May 9, 2017
Paradise has a bad attitude toward the environment says the resigning Chairman of the Mt Lebanon Environmental Sustainability Board.
Andrew Baram, an executive at a major bank, is resigning in disgust from the Board tonight (May 9) at a Mt Lebanon Commission meeting at the Mt Lebanon Municipal Building during the public forum at 8 PM.
Baram has chaired the ESB for several years, and for those years his advice and that of the Board itself has been “ignored and blatantly misrepresented.”
Baram accuses one of the Mt Lebanon Commissioners of using “alternative facts.” But he charges the Commission and the town manager with manipulating a student and “junior” commission’s attitude questionnaire, she crafted for the local high school, to fit their own agenda.
Baram contrasts Mt Lebanon’s poor record on the environment with Cranberry Township’s focus on sustainability.
Statement of Resignation
Mt Lebanon Environmental Sustainability Board
Andrew Baram, Chairman
Before the Mt Lebanon Commission
May 9th, 2017
I’d like to start by thanking you. Thank you for teaching me many valuable lessons over the last several years, and more importantly, giving me a gift few have given me, the gift of time.
I have learned that it was not a good use of time to contribute to the town’s comprehensive plan, as I have not once heard anyone reference it, especially the part regarding the environment.
I have learned that unplanned expenditures that are associated with pet projects don’t always have to follow guidelines for being a formal agenda item, for example, the forgotten fence for the turf field.
We were ignored and blatantly misrepresented regarding the turffield. Our suggestions concerning pesticide notification and reclamation of bricks in the streets were instantly challenged. Even something as simple and symbolic as not using disposable water bottles goes unheeded.
Thankfully, we have not weighed in on the deer, not that it would have mattered. A simple suggestion of trying to save our local businesses’ money by pooling their resources and getting better waste removal contracts, in addition to trying to reduce their waste, was never of real interest.
Speaking of waste reduction, considering Pay As You Throw (PAYT) was an exercise in futility from the beginning. I should have known that when the first task force convened and one of the few documents that was shared with us was the ill-fated high school PAYT questionnaire. This survey was crafted by a former junior commissioner. But she was forced by the former town manager and others to change it to make it completely biasedagainst PAYT and brought the junior commissioner to tears on several occasions.

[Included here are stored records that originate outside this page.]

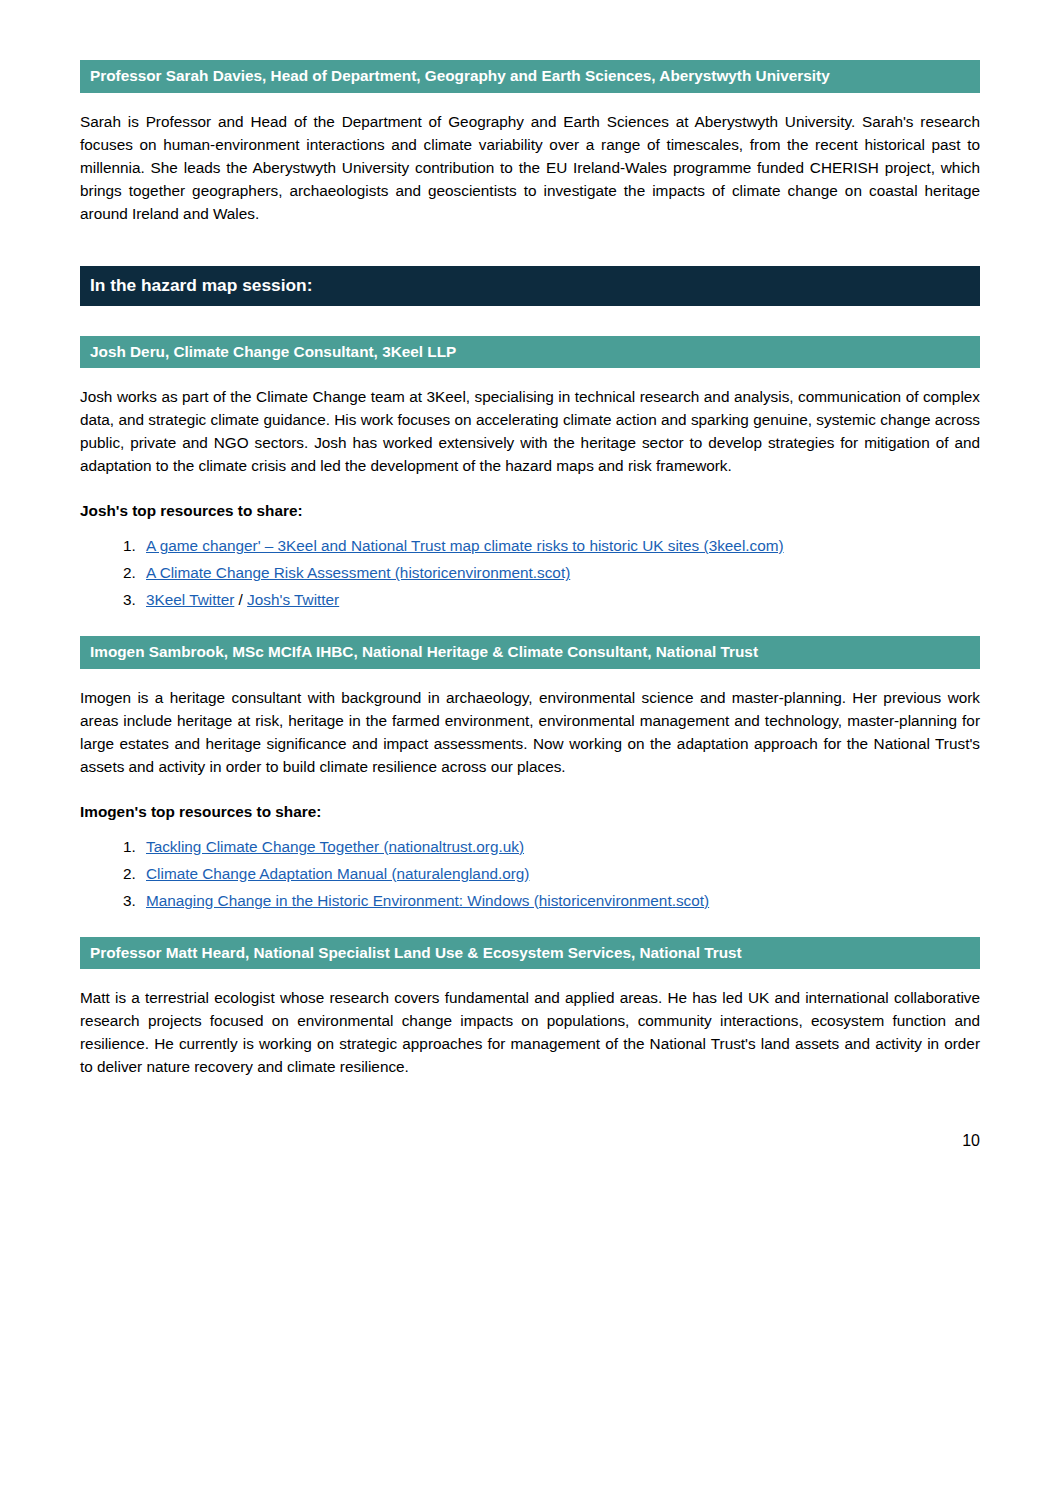Professor Sarah Davies, Head of Department, Geography and Earth Sciences, Aberystwyth University
Sarah is Professor and Head of the Department of Geography and Earth Sciences at Aberystwyth University. Sarah's research focuses on human-environment interactions and climate variability over a range of timescales, from the recent historical past to millennia. She leads the Aberystwyth University contribution to the EU Ireland-Wales programme funded CHERISH project, which brings together geographers, archaeologists and geoscientists to investigate the impacts of climate change on coastal heritage around Ireland and Wales.
In the hazard map session:
Josh Deru, Climate Change Consultant, 3Keel LLP
Josh works as part of the Climate Change team at 3Keel, specialising in technical research and analysis, communication of complex data, and strategic climate guidance. His work focuses on accelerating climate action and sparking genuine, systemic change across public, private and NGO sectors. Josh has worked extensively with the heritage sector to develop strategies for mitigation of and adaptation to the climate crisis and led the development of the hazard maps and risk framework.
Josh's top resources to share:
A game changer' – 3Keel and National Trust map climate risks to historic UK sites (3keel.com)
A Climate Change Risk Assessment (historicenvironment.scot)
3Keel Twitter / Josh's Twitter
Imogen Sambrook, MSc MCIfA IHBC, National Heritage & Climate Consultant, National Trust
Imogen is a heritage consultant with background in archaeology, environmental science and master-planning. Her previous work areas include heritage at risk, heritage in the farmed environment, environmental management and technology, master-planning for large estates and heritage significance and impact assessments. Now working on the adaptation approach for the National Trust's assets and activity in order to build climate resilience across our places.
Imogen's top resources to share:
Tackling Climate Change Together (nationaltrust.org.uk)
Climate Change Adaptation Manual (naturalengland.org)
Managing Change in the Historic Environment: Windows (historicenvironment.scot)
Professor Matt Heard, National Specialist Land Use & Ecosystem Services, National Trust
Matt is a terrestrial ecologist whose research covers fundamental and applied areas. He has led UK and international collaborative research projects focused on environmental change impacts on populations, community interactions, ecosystem function and resilience. He currently is working on strategic approaches for management of the National Trust's land assets and activity in order to deliver nature recovery and climate resilience.
10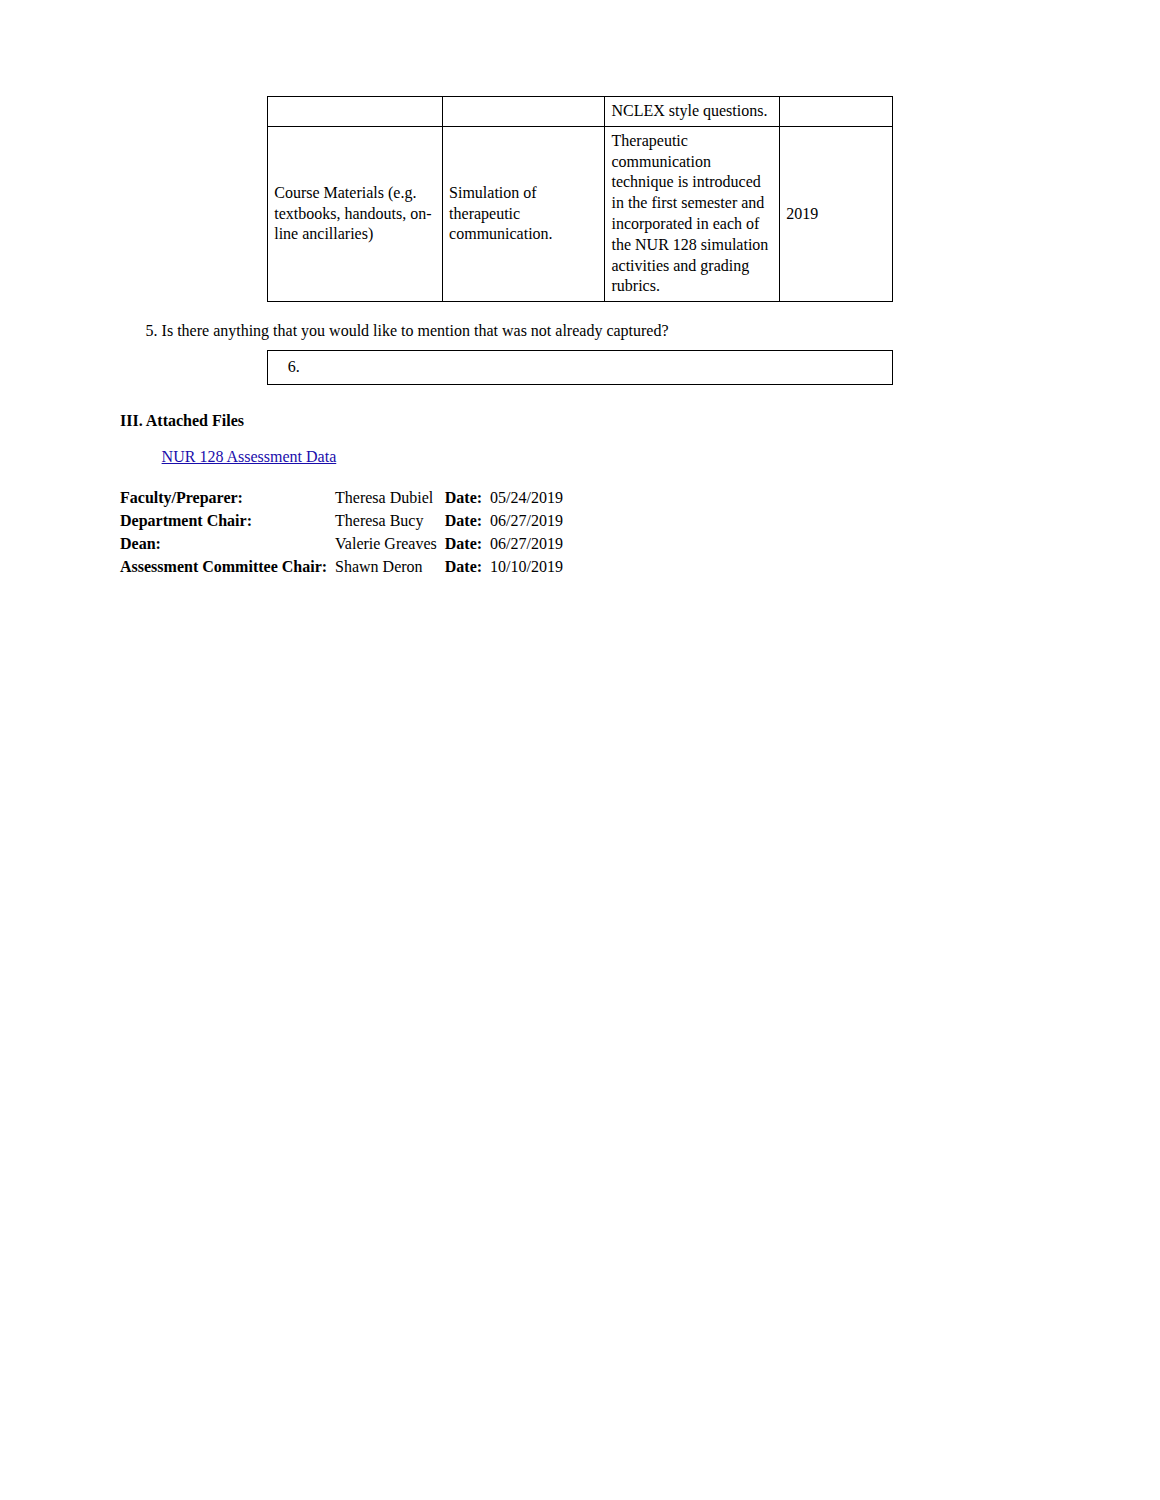| | | NCLEX style questions. | |
| Course Materials (e.g. textbooks, handouts, on-line ancillaries) | Simulation of therapeutic communication. | Therapeutic communication technique is introduced in the first semester and incorporated in each of the NUR 128 simulation activities and grading rubrics. | 2019 |
Is there anything that you would like to mention that was not already captured?
III. Attached Files
NUR 128 Assessment Data
| Faculty/Preparer: | Theresa Dubiel | Date: | 05/24/2019 |
| Department Chair: | Theresa Bucy | Date: | 06/27/2019 |
| Dean: | Valerie Greaves | Date: | 06/27/2019 |
| Assessment Committee Chair: | Shawn Deron | Date: | 10/10/2019 |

I know you feel our views are extreme (yes, I watched the video of your discussion of the Sustainability Board on April 24), but anyone I know in this town who truly cares about the environment would vehemently disagree with your reactions and words that night. They would never mistake our town for Cranberry, who was recently on the front page of the Post-Gazette, not for its approach to four-legged creatures, but for its leadership in sustainability. They also would not mistake our town for one that wants to “raise the bar for environmental sustainability,” something I should have realized long ago doesn’t matter or guide the actions of this Commission in any meaningful way.